[Directions]:
List every line in this data where the string "middle" occurs.
Input material Block Start
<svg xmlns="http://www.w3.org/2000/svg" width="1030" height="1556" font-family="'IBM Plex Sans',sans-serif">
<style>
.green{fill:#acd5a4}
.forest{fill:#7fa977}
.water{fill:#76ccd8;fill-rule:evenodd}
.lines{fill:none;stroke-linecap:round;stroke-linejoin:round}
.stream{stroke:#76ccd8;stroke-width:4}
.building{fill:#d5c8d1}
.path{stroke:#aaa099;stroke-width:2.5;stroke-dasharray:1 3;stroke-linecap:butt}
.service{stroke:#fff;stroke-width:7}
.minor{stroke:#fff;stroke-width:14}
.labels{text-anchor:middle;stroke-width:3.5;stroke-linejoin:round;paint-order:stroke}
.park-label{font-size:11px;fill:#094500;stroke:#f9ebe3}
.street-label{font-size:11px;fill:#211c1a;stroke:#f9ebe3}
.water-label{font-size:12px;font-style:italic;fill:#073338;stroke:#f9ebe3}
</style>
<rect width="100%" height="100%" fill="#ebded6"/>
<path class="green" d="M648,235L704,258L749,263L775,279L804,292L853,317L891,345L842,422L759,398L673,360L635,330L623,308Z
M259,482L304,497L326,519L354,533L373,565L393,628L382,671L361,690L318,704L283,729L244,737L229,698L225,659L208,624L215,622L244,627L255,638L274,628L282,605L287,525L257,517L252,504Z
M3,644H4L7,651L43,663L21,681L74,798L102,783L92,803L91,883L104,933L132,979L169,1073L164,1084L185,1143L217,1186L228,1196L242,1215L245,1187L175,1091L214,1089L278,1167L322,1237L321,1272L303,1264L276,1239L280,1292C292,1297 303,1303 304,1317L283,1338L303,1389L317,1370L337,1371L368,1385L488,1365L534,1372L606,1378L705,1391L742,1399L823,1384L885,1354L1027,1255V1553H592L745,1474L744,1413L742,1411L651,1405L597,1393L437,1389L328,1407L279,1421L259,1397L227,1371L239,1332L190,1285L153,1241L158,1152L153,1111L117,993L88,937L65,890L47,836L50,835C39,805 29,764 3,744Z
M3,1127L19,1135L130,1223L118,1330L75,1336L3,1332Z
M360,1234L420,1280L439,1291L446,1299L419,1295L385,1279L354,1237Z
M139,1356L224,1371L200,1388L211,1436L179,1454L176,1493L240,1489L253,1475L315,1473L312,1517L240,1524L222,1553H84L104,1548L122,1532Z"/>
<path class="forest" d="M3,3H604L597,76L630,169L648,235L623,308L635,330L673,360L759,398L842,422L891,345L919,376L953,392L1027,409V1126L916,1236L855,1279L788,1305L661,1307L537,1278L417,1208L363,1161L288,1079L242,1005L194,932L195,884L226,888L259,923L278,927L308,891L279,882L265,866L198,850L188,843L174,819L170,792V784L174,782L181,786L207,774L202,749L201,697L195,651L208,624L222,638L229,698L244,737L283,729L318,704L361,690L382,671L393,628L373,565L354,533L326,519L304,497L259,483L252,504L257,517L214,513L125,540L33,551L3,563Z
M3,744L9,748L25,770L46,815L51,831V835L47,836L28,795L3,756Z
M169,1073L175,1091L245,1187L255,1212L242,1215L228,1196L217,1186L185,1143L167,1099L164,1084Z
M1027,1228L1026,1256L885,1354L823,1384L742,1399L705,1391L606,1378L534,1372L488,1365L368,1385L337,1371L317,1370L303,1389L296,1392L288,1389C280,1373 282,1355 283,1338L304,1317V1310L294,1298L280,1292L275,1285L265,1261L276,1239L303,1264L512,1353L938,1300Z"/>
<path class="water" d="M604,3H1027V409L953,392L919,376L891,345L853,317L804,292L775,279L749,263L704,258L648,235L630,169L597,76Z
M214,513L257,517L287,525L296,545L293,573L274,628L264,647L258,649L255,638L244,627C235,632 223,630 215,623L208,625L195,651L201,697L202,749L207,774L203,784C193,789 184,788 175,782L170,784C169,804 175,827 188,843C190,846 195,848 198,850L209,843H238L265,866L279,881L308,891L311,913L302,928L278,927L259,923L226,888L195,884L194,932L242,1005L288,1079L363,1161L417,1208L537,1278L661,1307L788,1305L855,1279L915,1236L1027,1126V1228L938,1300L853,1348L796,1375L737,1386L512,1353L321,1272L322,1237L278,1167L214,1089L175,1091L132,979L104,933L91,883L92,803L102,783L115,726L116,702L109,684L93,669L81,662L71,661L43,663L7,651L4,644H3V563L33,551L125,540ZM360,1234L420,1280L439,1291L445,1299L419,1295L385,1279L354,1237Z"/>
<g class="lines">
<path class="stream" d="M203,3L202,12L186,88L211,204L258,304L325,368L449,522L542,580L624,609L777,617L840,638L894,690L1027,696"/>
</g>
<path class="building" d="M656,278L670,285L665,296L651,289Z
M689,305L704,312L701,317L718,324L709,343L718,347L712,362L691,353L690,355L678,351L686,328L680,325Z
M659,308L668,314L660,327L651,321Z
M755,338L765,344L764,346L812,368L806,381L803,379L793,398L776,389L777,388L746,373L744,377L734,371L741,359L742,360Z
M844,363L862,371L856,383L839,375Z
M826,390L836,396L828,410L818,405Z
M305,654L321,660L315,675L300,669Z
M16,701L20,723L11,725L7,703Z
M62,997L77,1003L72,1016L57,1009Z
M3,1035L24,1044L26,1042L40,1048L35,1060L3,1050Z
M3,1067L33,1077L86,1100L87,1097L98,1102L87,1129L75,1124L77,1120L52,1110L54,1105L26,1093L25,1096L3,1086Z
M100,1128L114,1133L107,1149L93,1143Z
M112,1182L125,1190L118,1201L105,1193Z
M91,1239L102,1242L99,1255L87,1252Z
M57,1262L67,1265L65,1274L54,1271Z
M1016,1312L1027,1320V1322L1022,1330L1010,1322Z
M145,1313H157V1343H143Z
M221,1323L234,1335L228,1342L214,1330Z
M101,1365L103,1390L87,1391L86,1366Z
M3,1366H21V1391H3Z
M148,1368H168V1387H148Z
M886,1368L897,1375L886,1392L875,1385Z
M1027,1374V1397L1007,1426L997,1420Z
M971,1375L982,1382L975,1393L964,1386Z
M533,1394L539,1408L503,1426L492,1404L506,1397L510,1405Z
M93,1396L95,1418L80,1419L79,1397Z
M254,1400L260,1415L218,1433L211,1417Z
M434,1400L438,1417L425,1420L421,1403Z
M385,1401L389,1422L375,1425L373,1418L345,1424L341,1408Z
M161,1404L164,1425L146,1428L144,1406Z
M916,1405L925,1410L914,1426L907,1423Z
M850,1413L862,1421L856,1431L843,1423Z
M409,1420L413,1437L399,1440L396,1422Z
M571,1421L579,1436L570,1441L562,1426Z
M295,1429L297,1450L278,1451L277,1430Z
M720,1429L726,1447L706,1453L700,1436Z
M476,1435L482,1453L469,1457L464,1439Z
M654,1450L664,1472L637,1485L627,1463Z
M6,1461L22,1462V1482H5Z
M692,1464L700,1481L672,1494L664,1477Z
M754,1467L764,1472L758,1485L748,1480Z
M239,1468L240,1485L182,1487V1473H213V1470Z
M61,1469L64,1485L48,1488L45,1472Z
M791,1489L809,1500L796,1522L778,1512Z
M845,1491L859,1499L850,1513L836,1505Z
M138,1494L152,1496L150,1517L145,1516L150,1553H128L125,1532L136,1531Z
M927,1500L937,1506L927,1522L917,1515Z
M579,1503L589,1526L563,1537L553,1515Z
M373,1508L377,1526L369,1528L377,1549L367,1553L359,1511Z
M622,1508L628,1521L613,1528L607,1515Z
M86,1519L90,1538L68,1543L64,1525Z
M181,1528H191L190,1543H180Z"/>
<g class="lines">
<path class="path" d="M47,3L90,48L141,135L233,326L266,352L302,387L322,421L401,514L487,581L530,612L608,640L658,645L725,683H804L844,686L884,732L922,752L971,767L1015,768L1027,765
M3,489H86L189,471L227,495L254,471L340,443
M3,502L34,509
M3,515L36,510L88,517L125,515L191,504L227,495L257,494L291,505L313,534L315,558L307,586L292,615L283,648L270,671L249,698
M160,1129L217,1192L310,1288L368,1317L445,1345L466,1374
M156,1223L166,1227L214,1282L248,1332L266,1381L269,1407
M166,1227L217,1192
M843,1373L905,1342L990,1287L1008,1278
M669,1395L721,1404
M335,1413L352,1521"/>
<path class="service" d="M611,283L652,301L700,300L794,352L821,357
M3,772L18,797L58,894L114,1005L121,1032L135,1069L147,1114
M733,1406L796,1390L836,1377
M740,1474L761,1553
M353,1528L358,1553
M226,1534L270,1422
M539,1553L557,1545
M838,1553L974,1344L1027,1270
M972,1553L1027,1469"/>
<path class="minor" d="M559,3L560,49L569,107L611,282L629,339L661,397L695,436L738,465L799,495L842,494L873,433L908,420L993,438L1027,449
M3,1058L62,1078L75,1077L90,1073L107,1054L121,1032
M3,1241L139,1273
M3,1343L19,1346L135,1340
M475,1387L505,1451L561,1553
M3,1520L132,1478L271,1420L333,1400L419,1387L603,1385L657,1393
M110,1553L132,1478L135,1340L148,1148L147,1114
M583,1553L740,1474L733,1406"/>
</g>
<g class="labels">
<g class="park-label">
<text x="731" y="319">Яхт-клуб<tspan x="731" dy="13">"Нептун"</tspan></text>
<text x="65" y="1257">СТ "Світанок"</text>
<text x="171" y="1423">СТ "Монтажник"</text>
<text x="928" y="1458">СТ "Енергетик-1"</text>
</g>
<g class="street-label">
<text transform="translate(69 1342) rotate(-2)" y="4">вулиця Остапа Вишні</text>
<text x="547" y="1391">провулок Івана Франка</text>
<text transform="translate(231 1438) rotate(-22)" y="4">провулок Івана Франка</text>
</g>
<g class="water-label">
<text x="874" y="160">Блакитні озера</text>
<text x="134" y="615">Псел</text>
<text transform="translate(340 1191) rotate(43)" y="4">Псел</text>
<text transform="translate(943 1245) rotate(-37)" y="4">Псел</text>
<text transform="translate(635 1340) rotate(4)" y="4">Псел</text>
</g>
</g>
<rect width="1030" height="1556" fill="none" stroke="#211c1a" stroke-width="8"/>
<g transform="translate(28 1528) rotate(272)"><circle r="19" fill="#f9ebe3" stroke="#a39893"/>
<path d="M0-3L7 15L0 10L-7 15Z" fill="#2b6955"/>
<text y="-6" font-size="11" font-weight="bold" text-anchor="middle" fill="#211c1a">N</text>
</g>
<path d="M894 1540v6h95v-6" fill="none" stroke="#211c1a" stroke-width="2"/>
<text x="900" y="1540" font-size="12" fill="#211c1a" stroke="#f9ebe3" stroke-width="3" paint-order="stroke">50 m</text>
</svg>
Input material Block End
[Reply]:
.labels{text-anchor:middle;stroke-width:3.5;stroke-linejoin:round;paint-order:stroke}
<text y="-6" font-size="11" font-weight="bold" text-anchor="middle" fill="#211c1a">N</text>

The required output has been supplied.